# [Work to be completed]
Pull out every line of the records that contains the word "ensure", and copy each one in full.

[Data items]

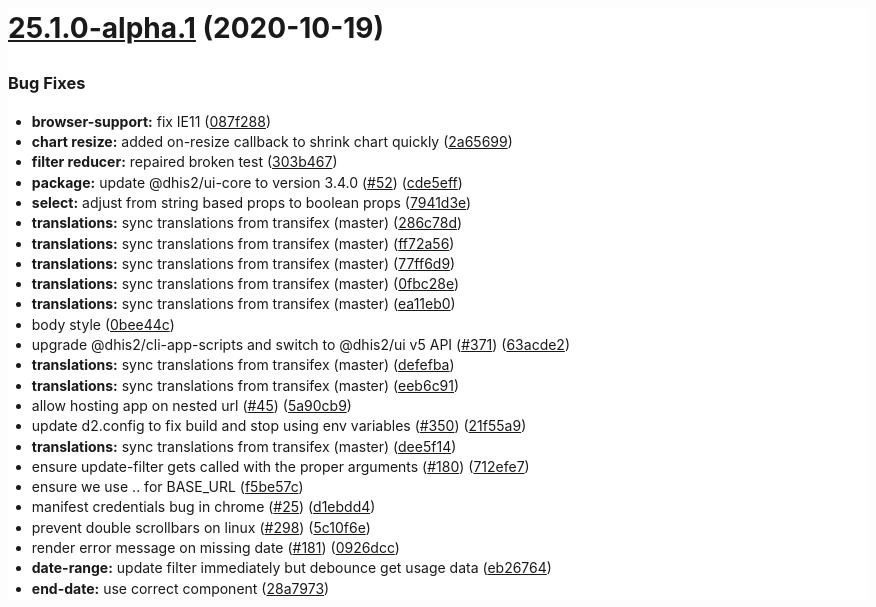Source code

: # [25.1.0-alpha.1](https://github.com/dhis2/usage-analytics-app/compare/v25.0.0...v25.1.0-alpha.1) (2020-10-19)


### Bug Fixes

* **browser-support:** fix IE11 ([087f288](https://github.com/dhis2/usage-analytics-app/commit/087f2889bf893852b15c58d2e442c8de64450295))
* **chart resize:** added on-resize callback to shrink chart quickly ([2a65699](https://github.com/dhis2/usage-analytics-app/commit/2a65699f692ccd8d41a12ab24bf9da65b1d43485))
* **filter reducer:** repaired broken test ([303b467](https://github.com/dhis2/usage-analytics-app/commit/303b467f257cee6a8796bd1033952c2f032ff15c))
* **package:** update @dhis2/ui-core to version 3.4.0 ([#52](https://github.com/dhis2/usage-analytics-app/issues/52)) ([cde5eff](https://github.com/dhis2/usage-analytics-app/commit/cde5eff0dbf2132c42d44062cb2c2e4f07ddc969))
* **select:** adjust from string based props to boolean props ([7941d3e](https://github.com/dhis2/usage-analytics-app/commit/7941d3e141a7dd9116c38ee0af58aa342b1471f3))
* **translations:** sync translations from transifex (master) ([286c78d](https://github.com/dhis2/usage-analytics-app/commit/286c78dc131b385e5f73481553fca86ce5ab3b4f))
* **translations:** sync translations from transifex (master) ([ff72a56](https://github.com/dhis2/usage-analytics-app/commit/ff72a56c5a8fa71a2f8664b097ba89a9352cf6dc))
* **translations:** sync translations from transifex (master) ([77ff6d9](https://github.com/dhis2/usage-analytics-app/commit/77ff6d9403c4798c15e6af8fee064a8572f028e7))
* **translations:** sync translations from transifex (master) ([0fbc28e](https://github.com/dhis2/usage-analytics-app/commit/0fbc28e0dff962de2c642aa2303dc9ebbee35772))
* **translations:** sync translations from transifex (master) ([ea11eb0](https://github.com/dhis2/usage-analytics-app/commit/ea11eb0a2b4d976cc7d8f06252dffce43256fddd))
* body style ([0bee44c](https://github.com/dhis2/usage-analytics-app/commit/0bee44ceed28df7c8469999192552dc94cb5e5ec))
* upgrade @dhis2/cli-app-scripts and switch to @dhis2/ui v5 API ([#371](https://github.com/dhis2/usage-analytics-app/issues/371)) ([63acde2](https://github.com/dhis2/usage-analytics-app/commit/63acde24c7436b1b4b53277be0f2dcf814fc6d37))
* **translations:** sync translations from transifex (master) ([defefba](https://github.com/dhis2/usage-analytics-app/commit/defefba4a8a3f5b7db59fe8abfd1ac319b9f210c))
* **translations:** sync translations from transifex (master) ([eeb6c91](https://github.com/dhis2/usage-analytics-app/commit/eeb6c91ac0637ec6197f00f702a7e7b6c023c2bf))
* allow hosting app on nested url ([#45](https://github.com/dhis2/usage-analytics-app/issues/45)) ([5a90cb9](https://github.com/dhis2/usage-analytics-app/commit/5a90cb91dbf9ee0584feaa83a74cc50f863be239))
* update d2.config to fix build and stop using env variables ([#350](https://github.com/dhis2/usage-analytics-app/issues/350)) ([21f55a9](https://github.com/dhis2/usage-analytics-app/commit/21f55a9ac6035ea6ddea6c2b6f26d92a9da6c45d))
* **translations:** sync translations from transifex (master) ([dee5f14](https://github.com/dhis2/usage-analytics-app/commit/dee5f14c568b3b782fb3842e67922191428830b0))
* ensure update-filter gets called with the proper arguments ([#180](https://github.com/dhis2/usage-analytics-app/issues/180)) ([712efe7](https://github.com/dhis2/usage-analytics-app/commit/712efe70cee7c302e5fa93bcd4536b7d927d24b4))
* ensure we use .. for BASE_URL ([f5be57c](https://github.com/dhis2/usage-analytics-app/commit/f5be57cbacdb5a40675f18603ebb2af0c522de5f))
* manifest credentials bug in chrome ([#25](https://github.com/dhis2/usage-analytics-app/issues/25)) ([d1ebdd4](https://github.com/dhis2/usage-analytics-app/commit/d1ebdd47870d7f87b4975c28e889249f9815edd1))
* prevent double scrollbars on linux ([#298](https://github.com/dhis2/usage-analytics-app/issues/298)) ([5c10f6e](https://github.com/dhis2/usage-analytics-app/commit/5c10f6ec6ef135227cdb7d61259db76123590e68))
* render error message on missing date ([#181](https://github.com/dhis2/usage-analytics-app/issues/181)) ([0926dcc](https://github.com/dhis2/usage-analytics-app/commit/0926dcce8f540d46ce63339c2502d349575daa89))
* **date-range:** update filter immediately but debounce get usage data ([eb26764](https://github.com/dhis2/usage-analytics-app/commit/eb267643443384ebeb7f7c1c9e32b6d86ed1733b))
* **end-date:** use correct component ([28a7973](https://github.com/dhis2/usage-analytics-app/commit/28a79734dae2dad395838e14abcebbe69d8a6d2e))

# [Exercise result]
* ensure update-filter gets called with the proper arguments ([#180](https://github.com/dhis2/usage-analytics-app/issues/180)) ([712efe7](https://github.com/dhis2/usage-analytics-app/commit/712efe70cee7c302e5fa93bcd4536b7d927d24b4))
* ensure we use .. for BASE_URL ([f5be57c](https://github.com/dhis2/usage-analytics-app/commit/f5be57cbacdb5a40675f18603ebb2af0c522de5f))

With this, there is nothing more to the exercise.